Si j’aime tant les plateformer Nintendo et en particulier ceux estampillés Yoshi, c’est pour leur univers et le côté très « feel good » de leur jeu. J’ai toujours le sourire aux lèvres et le plaisir presque « enfantin » que je ressens quand j’y joue est aujourd’hui encore intact (hourra, je suis pas encore un vieux c**.). Chaque niveau est différent, et la redondance esthétique n’est jamais de mise. Chaque monde tourne autour d’un thème bien à lui… Ce dernier point se pose d’ailleurs comme une marque de fabrique chez Nintendo et c’est toujours le cas ici. C’est le carton plein ! (Pardon... ou pas)

Concernant l’aspect purement technique, soyons honnête, il y a du très bon et du moins bon. En version portable, le jeu est magnifique, et c’est sûrement dû au fort « PPI » (nombre de pixel par pouce, en gros la finesse de l’image) que propose l’écran de la Nintendo Switch. Mais quand le jeu est sur son dock, on assiste alors à des baisses de résolution dû au choix de Nintendo de la rendre « adaptative », qui rendent parfois le jeu très flou. D’après certains Benchmark que j’ai pu voir, on descend même parfois sous la barre du rendu HD (480P), c’est plus que limite… Heureusement, le choix salvateur de direction artistique permet en grande partie d’oublier cet état de fait. Concernant, le framerate, il ne bronche pas, jamais. Que ce soit à un ou deux joueurs, c’est remarquable !

La maison hantée à la sauce Nintendo, toujours un plaisir !


Quant à l’aspect sonore du titre et bien… je dois avouer que j’en attendais quand même mieux. Attention, je ne dis pas que les différents thèmes (bien souvent le thème principal du titre remixé en fonction du niveau) ne sont pas dans le ton et le thème principal en particulier (que je fredonne en ce moment même) est absolument génial. Mais sincèrement, je trouve l’OST dans sa globalité un bon niveau en dessous de celle de Yoshi’s Woolly World par exemple. J’ai apprécié mais sans plus.

Voici venir le moment de refermer ce test et je dois vous avouer mes loulous que l’attente en valait la chandelle. Fort de toute l’expertise et du savoir-faire Nintendo, j’ai pris un plaisir de chaque instant en me baladant dans cet univers si mignon et habité d’une certaine aura. Celle du plaisir simple, celle du gameplay abordable mais plaisant, celle de la découverte toujours renouvelée, celle d’une esthétique qui fait mouche et qui parlera à chacun.

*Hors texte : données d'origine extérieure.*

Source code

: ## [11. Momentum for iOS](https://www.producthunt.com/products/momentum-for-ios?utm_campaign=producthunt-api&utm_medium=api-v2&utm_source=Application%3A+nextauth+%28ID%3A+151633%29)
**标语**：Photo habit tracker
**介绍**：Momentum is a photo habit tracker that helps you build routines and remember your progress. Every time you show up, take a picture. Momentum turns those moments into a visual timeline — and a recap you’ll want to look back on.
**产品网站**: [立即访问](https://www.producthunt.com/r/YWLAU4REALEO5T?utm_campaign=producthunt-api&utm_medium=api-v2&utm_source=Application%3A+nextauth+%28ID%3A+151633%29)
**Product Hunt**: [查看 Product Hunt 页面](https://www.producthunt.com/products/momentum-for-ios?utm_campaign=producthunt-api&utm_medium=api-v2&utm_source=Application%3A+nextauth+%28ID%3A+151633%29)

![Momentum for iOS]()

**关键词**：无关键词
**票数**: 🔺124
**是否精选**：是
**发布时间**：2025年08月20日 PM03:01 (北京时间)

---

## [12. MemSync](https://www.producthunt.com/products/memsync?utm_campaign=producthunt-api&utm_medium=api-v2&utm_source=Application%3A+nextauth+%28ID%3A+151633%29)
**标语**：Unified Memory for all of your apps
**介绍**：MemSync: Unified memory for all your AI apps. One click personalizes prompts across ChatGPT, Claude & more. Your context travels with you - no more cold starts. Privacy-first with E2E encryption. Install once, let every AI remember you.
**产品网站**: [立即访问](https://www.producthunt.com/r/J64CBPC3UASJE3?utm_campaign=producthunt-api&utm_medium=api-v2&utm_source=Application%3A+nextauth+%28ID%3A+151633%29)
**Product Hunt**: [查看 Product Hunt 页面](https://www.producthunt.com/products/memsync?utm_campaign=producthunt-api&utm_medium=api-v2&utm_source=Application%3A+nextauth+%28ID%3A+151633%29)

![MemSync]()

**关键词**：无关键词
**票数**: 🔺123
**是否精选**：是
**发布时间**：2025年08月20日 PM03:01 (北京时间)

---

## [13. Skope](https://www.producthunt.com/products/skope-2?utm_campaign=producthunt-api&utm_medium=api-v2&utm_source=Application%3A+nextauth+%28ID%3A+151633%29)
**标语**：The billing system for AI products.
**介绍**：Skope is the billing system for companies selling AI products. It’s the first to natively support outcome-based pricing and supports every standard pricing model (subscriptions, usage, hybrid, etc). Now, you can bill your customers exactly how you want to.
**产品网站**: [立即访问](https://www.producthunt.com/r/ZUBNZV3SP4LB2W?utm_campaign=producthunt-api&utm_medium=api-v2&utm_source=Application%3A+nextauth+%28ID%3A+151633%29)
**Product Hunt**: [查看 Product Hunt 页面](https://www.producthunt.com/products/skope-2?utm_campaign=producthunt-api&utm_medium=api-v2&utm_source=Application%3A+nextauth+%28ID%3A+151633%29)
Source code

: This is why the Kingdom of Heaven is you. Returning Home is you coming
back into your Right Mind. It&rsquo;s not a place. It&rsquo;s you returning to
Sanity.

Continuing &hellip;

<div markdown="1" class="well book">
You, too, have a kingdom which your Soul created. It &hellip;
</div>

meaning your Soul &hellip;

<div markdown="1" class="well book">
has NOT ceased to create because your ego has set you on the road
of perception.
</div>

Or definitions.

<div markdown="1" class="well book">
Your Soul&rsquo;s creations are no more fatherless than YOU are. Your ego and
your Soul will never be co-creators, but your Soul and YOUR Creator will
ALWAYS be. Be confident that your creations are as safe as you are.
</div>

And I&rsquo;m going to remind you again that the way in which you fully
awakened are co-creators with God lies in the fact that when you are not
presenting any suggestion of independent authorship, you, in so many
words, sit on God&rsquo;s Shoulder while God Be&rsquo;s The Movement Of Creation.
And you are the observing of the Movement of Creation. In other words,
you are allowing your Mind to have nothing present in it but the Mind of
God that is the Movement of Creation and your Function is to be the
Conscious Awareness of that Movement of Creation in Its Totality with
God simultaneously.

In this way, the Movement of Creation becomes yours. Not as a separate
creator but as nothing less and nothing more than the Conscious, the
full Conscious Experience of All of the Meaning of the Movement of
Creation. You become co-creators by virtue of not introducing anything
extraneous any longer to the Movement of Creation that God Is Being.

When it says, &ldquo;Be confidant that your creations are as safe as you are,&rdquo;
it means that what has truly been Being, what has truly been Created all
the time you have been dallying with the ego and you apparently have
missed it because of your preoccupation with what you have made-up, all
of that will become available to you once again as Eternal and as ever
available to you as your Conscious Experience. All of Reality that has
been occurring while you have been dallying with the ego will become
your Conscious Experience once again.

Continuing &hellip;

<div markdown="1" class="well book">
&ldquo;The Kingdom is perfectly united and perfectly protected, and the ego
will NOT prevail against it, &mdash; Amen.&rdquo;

Je ne peux que vous inviter à l’essayer (une démo est d’ailleurs disponible sur l’eShop de la Nintendo Switch) et à vous perdre dans cet univers aussi doux, tendre et bienveillant que la formidable créature qui lui donne son nom.

Test de Le Gamer Barbu

Ce qu'on a aimé :
  • Une esthétique géniale, un mode de papier et de carton vivant et coloré et qui se renouvelle en permanence
  • Un gameplay classique pour Yoshi sous couvert d’une prise en main accessible et immédiate
  • Un game design qui joue sur les plans, l‘interaction avec le décor et la profondeur
  • Deux gameplay par niveau, différents et frais pour le genre
  • À deux, c’est encore meilleur !
  • Une durée de vie somme toute raisonnable (10h), qui explose si l’on décide de se mettre en quête du 100 %

Ce qu'on a moins aimé :
  • Un aspect technique qui fait parfois de la peine (résolution, flou, aliasing…)
  • Une OST sympathique mais pas remarquable


Prix : 59.99€
Genre : Action, Plateforme
Taille eShop : 5 692.72 MB
Développeur / Éditeur : Good-Feel / Nintendo

Test réalisé depuis une version acheté par son testeur. Les vidéos publiées dans ce test sont issues de nos propres sessions de jeu et la note attribuée reflète notre propre avis personnel.